Und zum ersten Mal seit ich Clara getroffen hatte, war ich mir nicht sicher, wer von uns die Kontrolle hatte.
„War es so schlecht? Hat es dich sprachlos gemacht?“ Ich lachte und spürte eine unerwartete Welle von Nervosität. Irgendwie machte es mich schüchtern, dass sie mir so genau beim Spielen zusah, ganz allein.
Clara blinzelte, als würde sie aus einer Trance erwachen. „N… nein, natürlich nicht. Sei nicht albern“, sagte sie und räusperte sich. Sie richtete sich in ihrem Sitz auf und versuchte, ihren Ausdruck wieder in etwas Verspieltes zu verwandeln, aber da war eine Zögerlichkeit, etwas fast Verletzliches, das in ihren Augen verweilte. „Es ist nur so… du spielst mit so viel Leidenschaft. Es fühlte sich an, als könnte ich deine Seele sehen.“ Sie atmete aus und schüttelte den Kopf. „Ich weiß nicht, wie ich es erklären soll. Es ist wohl albern.“
Ich neigte den Kopf und beobachtete sie. Das war nicht die glatte, überkonfidente Clara, die ich gewohnt war.
„Es ist nicht albern“, sagte ich sanft. „Eigentlich… bin ich wirklich froh, dass du das gesagt hast. Ich versuche immer, zu zeigen, wie die Musik mich fühlen lässt. Du bist die erste Person, die das bemerkt. Das lässt mich fühlen, als wäre ich meinem Ziel als Musikerin näher.“
Claras Blick wurde weicher, und für den kürzesten Moment schwor ich, etwas anderes darin zu sehen.
„Einfach hypnotisierend, Ayleen“, flüsterte sie.
Es war so leise, fast als hätte sie nicht gewollt, dass ich es höre. Aber ich hörte es.

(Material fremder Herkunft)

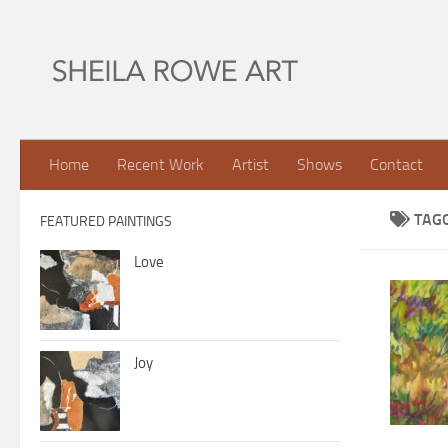
Skip to content
Home
Recent Work
Artist
Shows
Contact
TAG
FEATURED PAINTINGS
Love
Joy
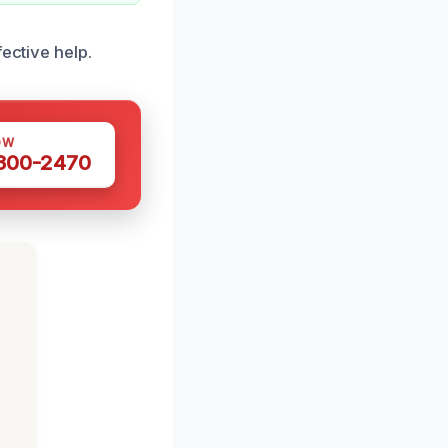
ective help.
OW
 300-2470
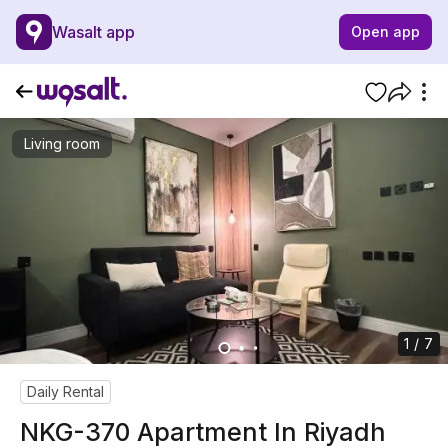
Wasalt app
Open app
Living room
1 / 7
Daily Rental
NKG-370 Apartment In Riyadh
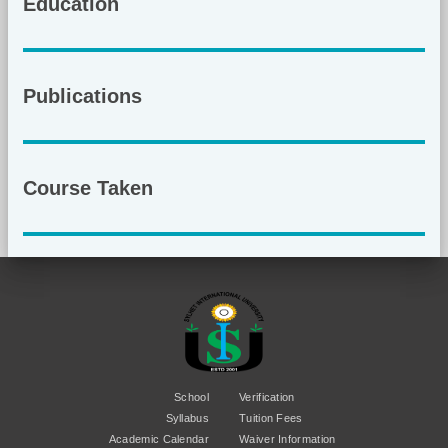
Education
Publications
Course Taken
School
Verification
Syllabus
Tuition Fees
Academic Calendar
Waiver Information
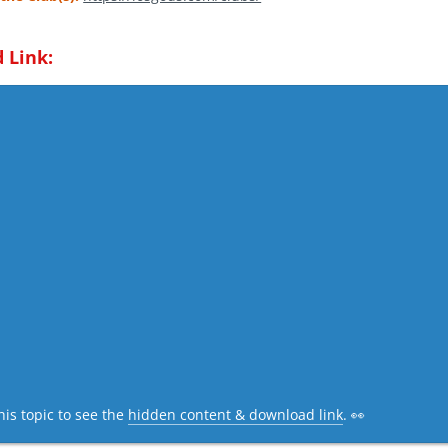
 Link:
his topic to see the
hidden content & download link
. 👀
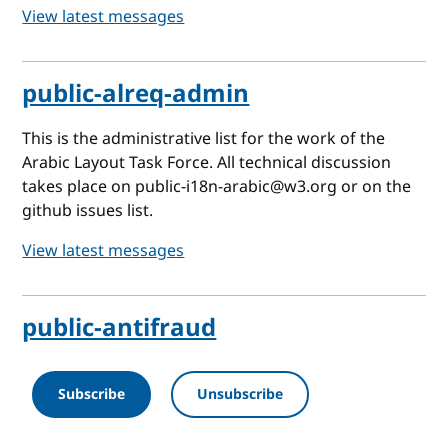
View latest messages
public-alreq-admin
This is the administrative list for the work of the
Arabic Layout Task Force. All technical discussion
takes place on public-i18n-arabic@w3.org or on the
github issues list.
View latest messages
public-antifraud
Subscribe
Unsubscribe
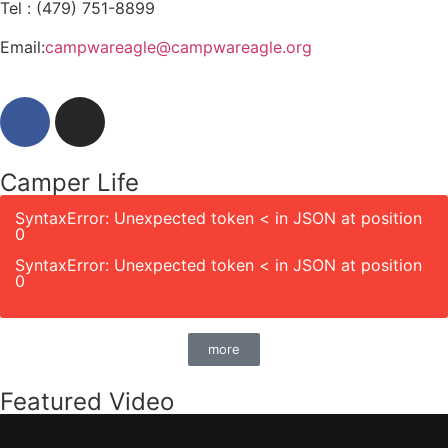
Tel : (479) 751-8899
Email:
campwareagle@campwareagle.org
Camper Life
SyntaxError: Unexpected token < in JSON at position
0
SyntaxError: Unexpected token < in JSON at position
0
more
Featured Video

Und es ließ mein Gesicht brennen.
Sie räusperte sich erneut und wechselte so schnell das Thema, dass ich kaum Zeit hatte, mich zu erholen. „Ah, ich habe fast vergessen. Ich bin hier, um dich zum Abendessen abzuholen, wie wir es neulich vereinbart haben.“
Ich blinzelte. „Ich dachte, du hast mir deine Karte gegeben und gesagt, ich solle dich anrufen. Was war der Sinn, wenn du einfach auftauchst und mich zum Essen schleppst?“
Clara grinste und zuckte mit den Schultern, als wäre es offensichtlich. „Ich mag die Dinge auf meine Weise.“
Ich verschränkte die Arme. „Das nennt man, sich berechtigt fühlen.“
„Nenn es, wie du willst. So oder so, ich nehme dich mit zum Mittagessen.“ Sie lehnte sich leicht nach vorne und stützte ihre Ellbogen auf ihre Knie. „Komm schon, Ayleen, begleite mich, bitte?“
Ihre Stimme nahm einen gefährlich nahen Tonfall an, und als sie schmollte—wirklich schmollte—wusste ich, dass ich verloren war. Mein Herz machte einen peinlichen kleinen Sprung. Diese Frau wusste genau, wie sie ihre Karten ausspielen musste.
„Clara…“ Ich zögerte. „Ich weiß nicht. Ich glaube, ich kann nicht.“
Die Wahrheit war, ich wollte. Aber der Gedanke, in einem teuren Restaurant zu sitzen und vorzugeben, dass ich mir keine Sorgen um Geld machte, ließ meinen Magen sich zusammenziehen.
„Ayleen, bitte.“ Clara seufzte dramatisch, als sie aufstand und bereits zur Tür ging, als wäre meine Zustimmung unvermeidlich. „Zieh dich an. Ich habe dich eingeladen, ich bezahle. Nichts Besonderes, nur Mittagessen.“
Sie griff nach dem Türknauf und blickte dann zurück, ihr Grinsen kehrte zurück. „Außer du willst, dass ich dir beim Umziehen helfe?“
In dem Moment, als diese Worte ihren Mund verließen, schnappte ich mir das nächstgelegene Kissen und warf es nach ihr.
Clara lachte und wich mühelos aus, als sie aus der Tür schlüpfte, mich warmgesichtig und aufgebracht zurücklassend.
„Unglaublich“, murmelte ich und schüttelte den Kopf.
Aber trotz meiner besten Bemühungen konnte ich das Lächeln, das sich auf meine Lippen stahl, nicht unterdrücken.